_The input_
..........

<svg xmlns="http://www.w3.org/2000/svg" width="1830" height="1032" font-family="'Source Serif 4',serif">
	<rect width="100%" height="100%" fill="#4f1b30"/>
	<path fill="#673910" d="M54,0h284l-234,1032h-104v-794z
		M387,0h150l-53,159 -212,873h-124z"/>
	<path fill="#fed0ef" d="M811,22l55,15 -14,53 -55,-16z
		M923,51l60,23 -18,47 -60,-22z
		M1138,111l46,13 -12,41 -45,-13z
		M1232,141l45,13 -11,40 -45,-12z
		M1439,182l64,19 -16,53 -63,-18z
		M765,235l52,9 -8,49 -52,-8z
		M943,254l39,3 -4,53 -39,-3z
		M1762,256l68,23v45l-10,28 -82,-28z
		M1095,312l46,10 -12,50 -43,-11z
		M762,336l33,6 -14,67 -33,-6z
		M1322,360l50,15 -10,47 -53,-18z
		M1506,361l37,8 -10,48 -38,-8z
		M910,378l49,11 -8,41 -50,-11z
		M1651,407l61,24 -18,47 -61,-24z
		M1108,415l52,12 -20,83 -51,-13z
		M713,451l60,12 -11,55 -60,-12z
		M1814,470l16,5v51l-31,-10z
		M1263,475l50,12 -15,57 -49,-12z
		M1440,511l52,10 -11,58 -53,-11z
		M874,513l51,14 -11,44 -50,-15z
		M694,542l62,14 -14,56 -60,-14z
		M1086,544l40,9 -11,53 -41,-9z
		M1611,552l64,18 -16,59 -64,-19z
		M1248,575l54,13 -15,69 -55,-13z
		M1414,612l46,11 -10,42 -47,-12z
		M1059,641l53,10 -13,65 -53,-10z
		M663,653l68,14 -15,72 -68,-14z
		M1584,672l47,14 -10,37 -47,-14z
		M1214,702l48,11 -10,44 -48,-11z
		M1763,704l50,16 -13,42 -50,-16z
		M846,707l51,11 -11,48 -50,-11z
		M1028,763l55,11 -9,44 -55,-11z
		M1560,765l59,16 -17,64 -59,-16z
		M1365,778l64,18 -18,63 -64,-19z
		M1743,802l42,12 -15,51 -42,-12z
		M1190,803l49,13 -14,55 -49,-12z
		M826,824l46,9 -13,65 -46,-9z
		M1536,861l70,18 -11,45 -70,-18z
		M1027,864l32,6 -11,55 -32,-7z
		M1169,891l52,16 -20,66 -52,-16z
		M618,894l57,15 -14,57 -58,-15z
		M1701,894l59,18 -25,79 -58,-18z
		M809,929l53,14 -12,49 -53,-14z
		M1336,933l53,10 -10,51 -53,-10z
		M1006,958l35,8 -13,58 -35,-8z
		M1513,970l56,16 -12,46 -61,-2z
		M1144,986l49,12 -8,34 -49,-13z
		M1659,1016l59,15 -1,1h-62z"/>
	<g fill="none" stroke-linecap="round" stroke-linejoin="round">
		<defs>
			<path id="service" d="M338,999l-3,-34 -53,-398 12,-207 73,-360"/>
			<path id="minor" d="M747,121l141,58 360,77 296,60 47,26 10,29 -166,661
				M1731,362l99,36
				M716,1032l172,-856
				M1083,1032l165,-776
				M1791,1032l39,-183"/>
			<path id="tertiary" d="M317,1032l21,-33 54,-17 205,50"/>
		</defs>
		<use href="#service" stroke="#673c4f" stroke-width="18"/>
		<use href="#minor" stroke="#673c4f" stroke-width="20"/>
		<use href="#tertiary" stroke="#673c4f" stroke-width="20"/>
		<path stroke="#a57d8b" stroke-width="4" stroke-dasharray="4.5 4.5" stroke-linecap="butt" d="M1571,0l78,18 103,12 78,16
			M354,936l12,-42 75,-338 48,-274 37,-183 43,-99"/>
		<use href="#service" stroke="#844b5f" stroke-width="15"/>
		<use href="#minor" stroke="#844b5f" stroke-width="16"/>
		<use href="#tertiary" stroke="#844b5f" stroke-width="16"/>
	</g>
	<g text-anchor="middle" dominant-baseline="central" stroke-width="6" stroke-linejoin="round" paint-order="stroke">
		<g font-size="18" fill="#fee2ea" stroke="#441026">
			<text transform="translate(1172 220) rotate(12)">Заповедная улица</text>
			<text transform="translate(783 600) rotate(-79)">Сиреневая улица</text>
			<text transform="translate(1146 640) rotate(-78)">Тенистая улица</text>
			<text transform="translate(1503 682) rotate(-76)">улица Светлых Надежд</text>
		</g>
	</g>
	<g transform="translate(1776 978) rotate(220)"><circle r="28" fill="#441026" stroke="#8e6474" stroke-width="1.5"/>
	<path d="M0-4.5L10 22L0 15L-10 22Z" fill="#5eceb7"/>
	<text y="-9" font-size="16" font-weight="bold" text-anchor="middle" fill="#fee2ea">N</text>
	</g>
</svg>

..........

Please return a copy of each line in the entries that has the string "anchor".

_Exercise result_
	<g text-anchor="middle" dominant-baseline="central" stroke-width="6" stroke-linejoin="round" paint-order="stroke">
	<text y="-9" font-size="16" font-weight="bold" text-anchor="middle" fill="#fee2ea">N</text>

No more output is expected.